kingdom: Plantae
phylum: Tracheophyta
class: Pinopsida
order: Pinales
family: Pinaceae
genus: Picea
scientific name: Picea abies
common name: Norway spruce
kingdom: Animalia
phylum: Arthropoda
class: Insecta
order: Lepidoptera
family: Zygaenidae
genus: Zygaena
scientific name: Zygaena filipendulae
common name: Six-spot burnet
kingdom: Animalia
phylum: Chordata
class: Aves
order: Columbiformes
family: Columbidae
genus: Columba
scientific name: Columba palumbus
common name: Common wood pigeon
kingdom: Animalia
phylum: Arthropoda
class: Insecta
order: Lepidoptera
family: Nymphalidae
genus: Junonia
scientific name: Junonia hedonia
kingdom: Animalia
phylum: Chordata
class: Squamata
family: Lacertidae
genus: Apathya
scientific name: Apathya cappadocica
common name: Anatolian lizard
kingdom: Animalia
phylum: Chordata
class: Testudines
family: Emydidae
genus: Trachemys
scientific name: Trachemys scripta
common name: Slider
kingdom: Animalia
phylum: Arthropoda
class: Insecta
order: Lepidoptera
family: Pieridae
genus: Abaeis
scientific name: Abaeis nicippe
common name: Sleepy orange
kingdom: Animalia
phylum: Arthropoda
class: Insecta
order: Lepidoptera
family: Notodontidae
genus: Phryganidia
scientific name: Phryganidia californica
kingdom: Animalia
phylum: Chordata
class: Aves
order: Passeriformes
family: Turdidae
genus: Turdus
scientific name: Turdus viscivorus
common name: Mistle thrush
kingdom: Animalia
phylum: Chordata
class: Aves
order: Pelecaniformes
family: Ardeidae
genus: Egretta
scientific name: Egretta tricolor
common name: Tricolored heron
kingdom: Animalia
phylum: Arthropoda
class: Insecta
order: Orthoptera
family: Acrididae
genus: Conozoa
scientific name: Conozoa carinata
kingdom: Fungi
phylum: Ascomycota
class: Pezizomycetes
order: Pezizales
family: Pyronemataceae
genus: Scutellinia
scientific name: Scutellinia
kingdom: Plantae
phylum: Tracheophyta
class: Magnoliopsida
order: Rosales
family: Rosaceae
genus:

**Instructions to follow:** Put everything from the line containing "scientific name: Egretta tricolor" down to the end of the listing above into a numbered list, leaving out any blank lines.

**Answer to the problem:**
1. scientific name: Egretta tricolor
2. common name: Tricolored heron
3. kingdom: Animalia
4. phylum: Arthropoda
5. class: Insecta
6. order: Orthoptera
7. family: Acrididae
8. genus: Conozoa
9. scientific name: Conozoa carinata
10. kingdom: Fungi
11. phylum: Ascomycota
12. class: Pezizomycetes
13. order: Pezizales
14. family: Pyronemataceae
15. genus: Scutellinia
16. scientific name: Scutellinia
17. kingdom: Plantae
18. phylum: Tracheophyta
19. class: Magnoliopsida
20. order: Rosales
21. family: Rosaceae
22. genus:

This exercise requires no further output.